• _EXERCISE DIRECTIONS_:
Would you reproduce, word for word, only the lines running from the top of the data through the line containing "(b) notices informing the public of—", and none of the pictures?

══ AVAILABLE DATA ══

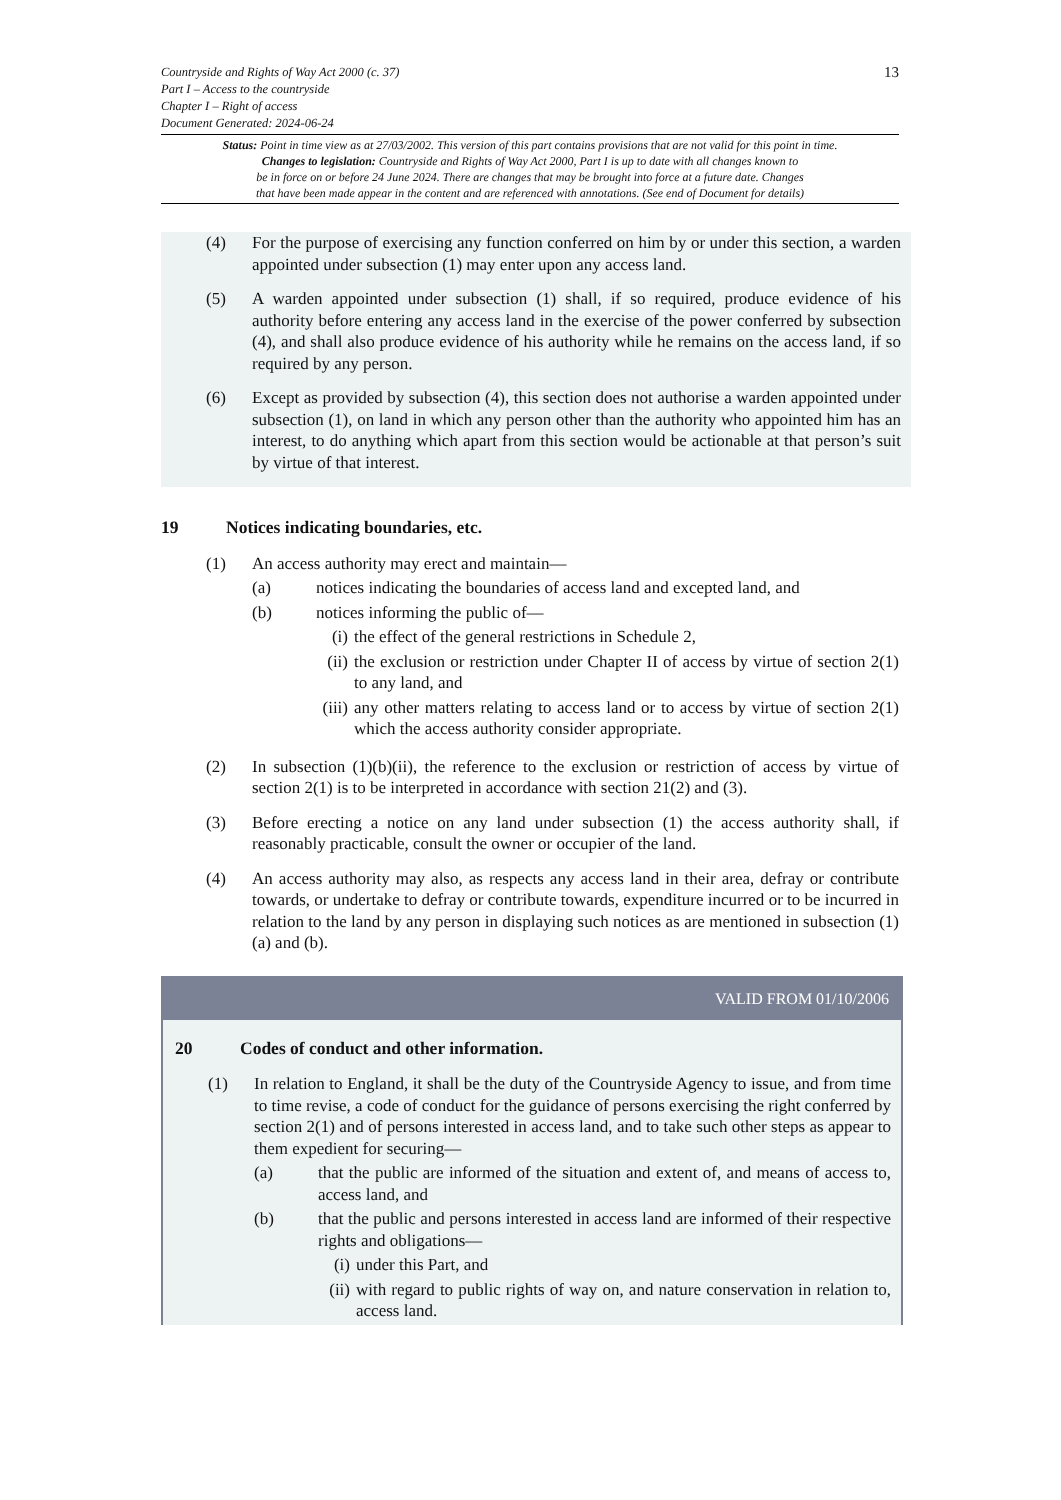13
Countryside and Rights of Way Act 2000 (c. 37)
Part I – Access to the countryside
Chapter I – Right of access
Document Generated: 2024-06-24
Status: Point in time view as at 27/03/2002. This version of this part contains provisions that are not valid for this point in time.
Changes to legislation: Countryside and Rights of Way Act 2000, Part I is up to date with all changes known to
be in force on or before 24 June 2024. There are changes that may be brought into force at a future date. Changes
that have been made appear in the content and are referenced with annotations. (See end of Document for details)
(4) For the purpose of exercising any function conferred on him by or under this section, a warden appointed under subsection (1) may enter upon any access land.
(5) A warden appointed under subsection (1) shall, if so required, produce evidence of his authority before entering any access land in the exercise of the power conferred by subsection (4), and shall also produce evidence of his authority while he remains on the access land, if so required by any person.
(6) Except as provided by subsection (4), this section does not authorise a warden appointed under subsection (1), on land in which any person other than the authority who appointed him has an interest, to do anything which apart from this section would be actionable at that person’s suit by virtue of that interest.
19 Notices indicating boundaries, etc.
(1) An access authority may erect and maintain—
(a) notices indicating the boundaries of access land and excepted land, and
(b) notices informing the public of—
(i) the effect of the general restrictions in Schedule 2,
(ii)
the exclusion or restriction under Chapter II of access by virtue of section 2(1) to any land, and
(iii)
any other matters relating to access land or to access by virtue of section 2(1) which the access authority consider appropriate.
(2) In subsection (1)(b)(ii), the reference to the exclusion or restriction of access by virtue of section 2(1) is to be interpreted in accordance with section 21(2) and (3).
(3) Before erecting a notice on any land under subsection (1) the access authority shall, if reasonably practicable, consult the owner or occupier of the land.
(4) An access authority may also, as respects any access land in their area, defray or contribute towards, or undertake to defray or contribute towards, expenditure incurred or to be incurred in relation to the land by any person in displaying such notices as are mentioned in subsection (1)(a) and (b).
VALID FROM 01/10/2006
20 Codes of conduct and other information.
(1) In relation to England, it shall be the duty of the Countryside Agency to issue, and from time to time revise, a code of conduct for the guidance of persons exercising the right conferred by section 2(1) and of persons interested in access land, and to take such other steps as appear to them expedient for securing—
(a) that the public are informed of the situation and extent of, and means of access to, access land, and
(b) that the public and persons interested in access land are informed of their respective rights and obligations—
(i) under this Part, and
(ii)
with regard to public rights of way on, and nature conservation in relation to, access land.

═══

• _TASK RESPONSE_:
13
Countryside and Rights of Way Act 2000 (c. 37)
Part I – Access to the countryside
Chapter I – Right of access
Document Generated: 2024-06-24
Status: Point in time view as at 27/03/2002. This version of this part contains provisions that are not valid for this point in time.
Changes to legislation: Countryside and Rights of Way Act 2000, Part I is up to date with all changes known to
be in force on or before 24 June 2024. There are changes that may be brought into force at a future date. Changes
that have been made appear in the content and are referenced with annotations. (See end of Document for details)
(4) For the purpose of exercising any function conferred on him by or under this section, a warden appointed under subsection (1) may enter upon any access land.
(5) A warden appointed under subsection (1) shall, if so required, produce evidence of his authority before entering any access land in the exercise of the power conferred by subsection (4), and shall also produce evidence of his authority while he remains on the access land, if so required by any person.
(6) Except as provided by subsection (4), this section does not authorise a warden appointed under subsection (1), on land in which any person other than the authority who appointed him has an interest, to do anything which apart from this section would be actionable at that person’s suit by virtue of that interest.
19 Notices indicating boundaries, etc.
(1) An access authority may erect and maintain—
(a) notices indicating the boundaries of access land and excepted land, and
(b) notices informing the public of—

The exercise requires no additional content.